• **Task statement**: Reproduce the lines below, starting at the line containing "데스크칼럼 AI와 사람이 함께 일하는 법을" and ending at the line containing "cifra revela que", with "DISPONÍVEL" changed to "ESGOTADO" and nothing else altered.

• **Input**:
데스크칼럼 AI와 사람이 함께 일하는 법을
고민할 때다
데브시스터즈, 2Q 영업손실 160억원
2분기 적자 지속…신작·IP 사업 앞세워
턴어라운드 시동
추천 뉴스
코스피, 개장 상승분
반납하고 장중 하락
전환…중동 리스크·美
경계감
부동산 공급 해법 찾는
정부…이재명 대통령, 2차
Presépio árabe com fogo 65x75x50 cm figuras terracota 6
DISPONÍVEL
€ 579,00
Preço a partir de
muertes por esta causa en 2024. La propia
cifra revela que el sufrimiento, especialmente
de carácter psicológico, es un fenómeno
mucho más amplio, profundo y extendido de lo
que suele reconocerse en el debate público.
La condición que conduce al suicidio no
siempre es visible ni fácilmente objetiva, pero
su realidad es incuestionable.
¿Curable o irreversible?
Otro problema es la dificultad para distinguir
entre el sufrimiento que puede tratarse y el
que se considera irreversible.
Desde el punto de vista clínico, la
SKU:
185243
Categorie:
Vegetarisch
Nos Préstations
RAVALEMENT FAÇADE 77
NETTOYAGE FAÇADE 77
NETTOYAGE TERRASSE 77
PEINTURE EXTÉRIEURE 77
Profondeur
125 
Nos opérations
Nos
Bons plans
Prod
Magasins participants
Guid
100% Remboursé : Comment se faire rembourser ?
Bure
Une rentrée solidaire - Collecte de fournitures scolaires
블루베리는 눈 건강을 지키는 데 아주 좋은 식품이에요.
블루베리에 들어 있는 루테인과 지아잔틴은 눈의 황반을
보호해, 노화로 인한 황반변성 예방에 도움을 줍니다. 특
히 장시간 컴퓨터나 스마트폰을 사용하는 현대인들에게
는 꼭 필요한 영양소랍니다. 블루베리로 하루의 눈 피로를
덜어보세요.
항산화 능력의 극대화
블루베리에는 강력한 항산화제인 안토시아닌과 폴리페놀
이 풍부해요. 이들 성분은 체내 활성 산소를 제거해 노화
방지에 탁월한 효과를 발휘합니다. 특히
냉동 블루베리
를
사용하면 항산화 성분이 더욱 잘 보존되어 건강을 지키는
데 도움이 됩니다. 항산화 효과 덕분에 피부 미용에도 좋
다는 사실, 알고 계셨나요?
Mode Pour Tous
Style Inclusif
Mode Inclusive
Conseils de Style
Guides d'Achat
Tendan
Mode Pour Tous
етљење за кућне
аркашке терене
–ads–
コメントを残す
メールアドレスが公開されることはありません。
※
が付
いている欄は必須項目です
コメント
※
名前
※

---

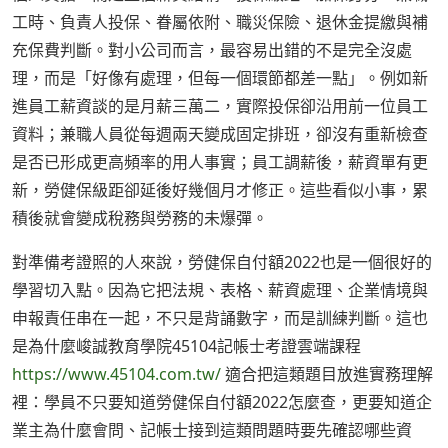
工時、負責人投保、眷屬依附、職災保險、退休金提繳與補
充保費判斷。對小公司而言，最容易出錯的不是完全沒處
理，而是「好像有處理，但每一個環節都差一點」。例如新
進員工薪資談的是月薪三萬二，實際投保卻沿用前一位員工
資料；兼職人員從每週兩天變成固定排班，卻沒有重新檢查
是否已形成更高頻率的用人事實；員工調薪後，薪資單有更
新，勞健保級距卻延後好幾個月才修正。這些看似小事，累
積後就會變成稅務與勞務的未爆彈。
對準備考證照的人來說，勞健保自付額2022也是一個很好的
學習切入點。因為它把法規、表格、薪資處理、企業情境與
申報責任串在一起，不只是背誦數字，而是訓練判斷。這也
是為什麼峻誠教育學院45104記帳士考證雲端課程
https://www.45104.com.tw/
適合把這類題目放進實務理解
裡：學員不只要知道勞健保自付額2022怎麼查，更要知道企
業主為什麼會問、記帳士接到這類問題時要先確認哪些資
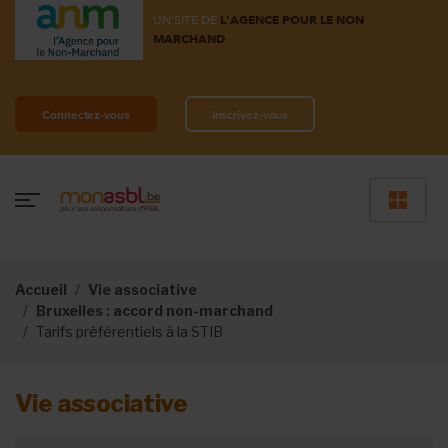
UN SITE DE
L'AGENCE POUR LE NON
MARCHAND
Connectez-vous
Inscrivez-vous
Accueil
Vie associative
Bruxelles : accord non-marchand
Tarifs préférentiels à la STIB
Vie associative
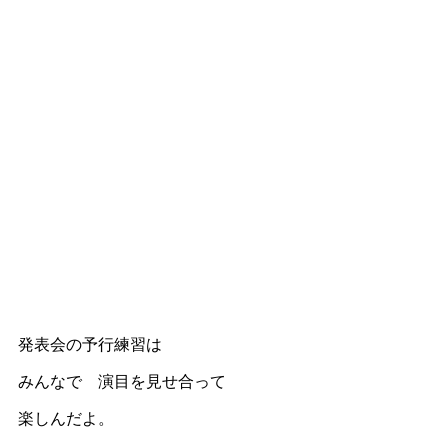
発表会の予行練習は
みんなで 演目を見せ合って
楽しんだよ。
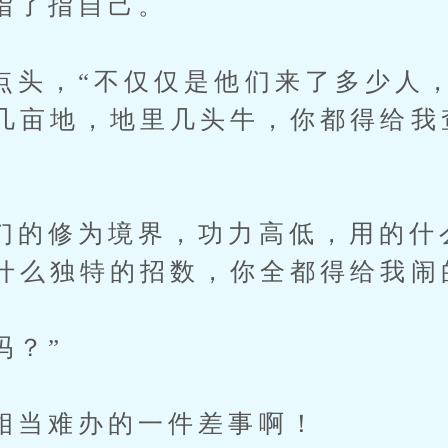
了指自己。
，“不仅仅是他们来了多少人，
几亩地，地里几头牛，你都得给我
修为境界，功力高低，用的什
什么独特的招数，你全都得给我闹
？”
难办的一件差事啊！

• **Task output**:
데스크칼럼 AI와 사람이 함께 일하는 법을
고민할 때다
데브시스터즈, 2Q 영업손실 160억원
2분기 적자 지속…신작·IP 사업 앞세워
턴어라운드 시동
추천 뉴스
코스피, 개장 상승분
반납하고 장중 하락
전환…중동 리스크·美
경계감
부동산 공급 해법 찾는
정부…이재명 대통령, 2차
Presépio árabe com fogo 65x75x50 cm figuras terracota 6
ESGOTADO
€ 579,00
Preço a partir de
muertes por esta causa en 2024. La propia
cifra revela que el sufrimiento, especialmente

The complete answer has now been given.